The URMC team retrospectively reviewed the medical records of more than 1,500 patients who received this novel treatment at Strong Memorial Hospital at URMC, and reported the results at the American Academy of Orthopaedic Surgeons 2012 Annual Meeting in March. The findings also have been presented at a Scoliosis Research Society meeting, and recently published in the European Spine Journal.
Robert Molinari, M.D., associate professor in the Department of Orthopaedics, intuitively began using this method in the 1990s while deployed as a U.S. Army surgeon and working in less-than-sterile environments.
“My theory was that sprinkling powdered antibiotics directly into the wound might provide the highest concentration of medicine where it was needed most,” Molinari said. “And what I noticed was that my infections rates from that time period were low.”
After his deployment ended in 2003, Molinari began using the same technique at URMC in his most complex cases, with patients most prone to infection due to severe spinal trauma or cancer.

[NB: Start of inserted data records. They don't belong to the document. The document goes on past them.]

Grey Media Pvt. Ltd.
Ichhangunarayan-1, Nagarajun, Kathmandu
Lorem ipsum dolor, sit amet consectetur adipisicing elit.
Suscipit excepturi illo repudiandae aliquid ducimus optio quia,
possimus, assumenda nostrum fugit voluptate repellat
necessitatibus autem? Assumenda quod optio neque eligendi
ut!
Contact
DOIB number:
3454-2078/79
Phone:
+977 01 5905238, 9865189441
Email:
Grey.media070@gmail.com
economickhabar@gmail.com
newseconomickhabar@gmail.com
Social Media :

A dusting of vancomycin was used in addition to intravenous antibiotics prior to surgery, the latter of which is called for in evidence-based guidelines set by The North American Spine Society.
“Our surgical residents said it looked like I was sprinkling pixie dust and they observed that it seemed to work like magic,” Molinari said.
Thus, the surgical residents — William J. Molinari III, M.D., (Molinari’s nephew), and Oner A. Khera, M.D. – agreed to review the data from Molinari’s 1,512 consecutive cases from 2005 through 2010. They found a general infection rate of only 0.99 percent, equal to 15 patients or one in 100.
That compared to a national, general infection average of approximately 2.1 percent among 108,419 patients in the national database of the Scoliosis Research Society.
“Our infection rate is not zero percent – which would be ideal – but no matter how you look at it our rates are below the national averages, and as a result many surgeons are adopting this technique,” Molinari said.
He also noted that a gram of vancomycin costs only about $4.27. He chose this particular antibiotic, in fact, because of its relatively low hospital cost, the ease of use in powdered form, and its broad and effective coverage against organisms that infect the spine, such as methicillin-resistant S. aureus or MRSA.
Infection after spinal surgery is a dreaded complication that can occur in up to 20 percent of all cases. It is associated with significant long-term illness or death. Accurate documentation of infection following surgery is important, and yet Molinari’s team also discovered that the scientific literature is confused by a range of types of infection, from superficial suture reactions to deep infections that require additional surgeries and long-term medical management.
The URMC team observed that although many institutions have explored other methods of reducing infections – such as irrigating the wound with diluted povidone-iodine solutions, and using special drainage techniques and wound dressings – none appear to be as effective as powdered vancomycin during surgery.
Depending on the type of spinal surgery, the URMC infection rates varied from 0.55 percent to 5.4 percent, with removal of tumors having the highest rates. Molinari noted that nationwide infection rates can be as high as 10 percent for cancer cases and among surgeries requiring use of metal screws and rods to stabilize the spine. His study purposefully omitted cases of superficial infection.
Complications related to the use of powdered vancomycin were few. One patient experienced unexplained kidney failure after surgery, and two patients experienced temporary hearing loss that was resolved during the post-operative recovery period.
“We think we’re on to something and our study has been well received by the orthopaedics community,” Molinari said. “The next step would be a large, case-controlled trial – and already several institutions across the country have expressed interest.”